To destroy the sides of surface ships, the Germans designed the so-called 800-kg planing bombs with a small jet engine SB-800RS. These bombs had a spherical warhead with a diameter of 750 mm and an annular stabilizer. The total length of the bomb is 1910 mm. The bombs were dropped at a low altitude, about 20 m, from a distance of 4.0-4.5 km from the target. After dropping, the solid-fuel engine was fired, and the bomb flew horizontally, and then touched the water at a low angle. The tail section and the stabilizer fell off, and the warhead made several ricochets and hit the side of the enemy ship. On tests, the lateral deviation from the target was up to 55 m with a drop range of 4.5 km. However, the accuracy of the planing bomb was very dependent on the state of the sea and the strength of the wind, so in 1944 work on it was discontinued.

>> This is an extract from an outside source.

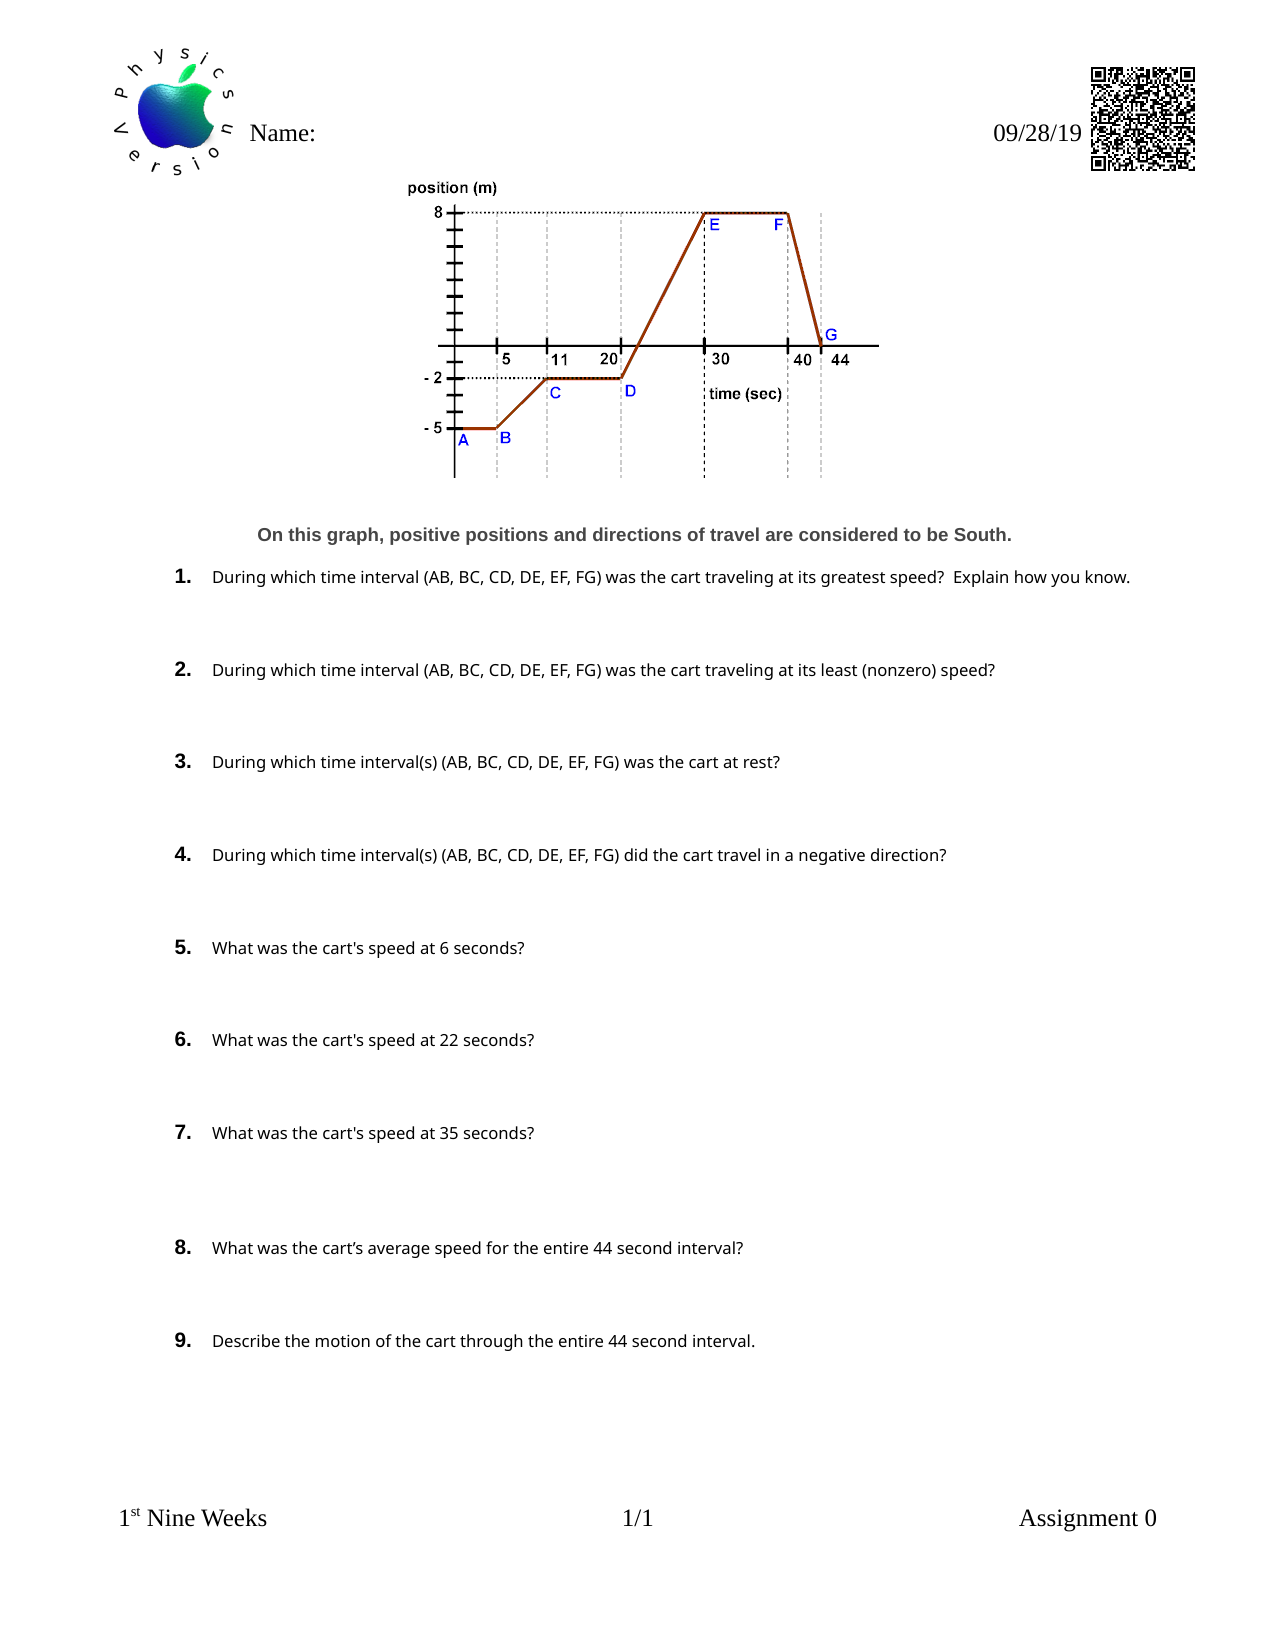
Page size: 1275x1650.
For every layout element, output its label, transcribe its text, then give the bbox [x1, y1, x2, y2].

Conventional armor-piercing bombs weighing from 500 to 1800 kg were put into service in 1940. Their combat use showed that when bombing from low altitudes (700-1500 m), the speed of falling bombs did not ensure penetration of all armored decks of battleships or heavy cruisers ... Increasing the bombing altitude to 5-7 km sharply reduced the likelihood of hitting the ship.
In 1942, the Luftwaffe adopted 3 jet armor-piercing bombs: PC500RS "Paulina", PC1000RS "Paul" and PC1800RS "Panther" weighing 500, 100 and 1800 kg, respectively. A small solid-propellant engine installed in the tail of the bombs gave them an additional vertical speed of about 160 m / s, thereby significantly increasing their armor penetration.
1 - BT 200 torpedo bomb; 2 - PC 1000; 3 - SB 800R-5 250; 4 - X-1.
Here are the data of several German conventional bombs. The smallest incendiary bombs weighed only 1 kg. They are 350 mm long and 50 mm in diameter. There were the same small fragmentation bombs, and some of them were made from 50-mm mortar mines.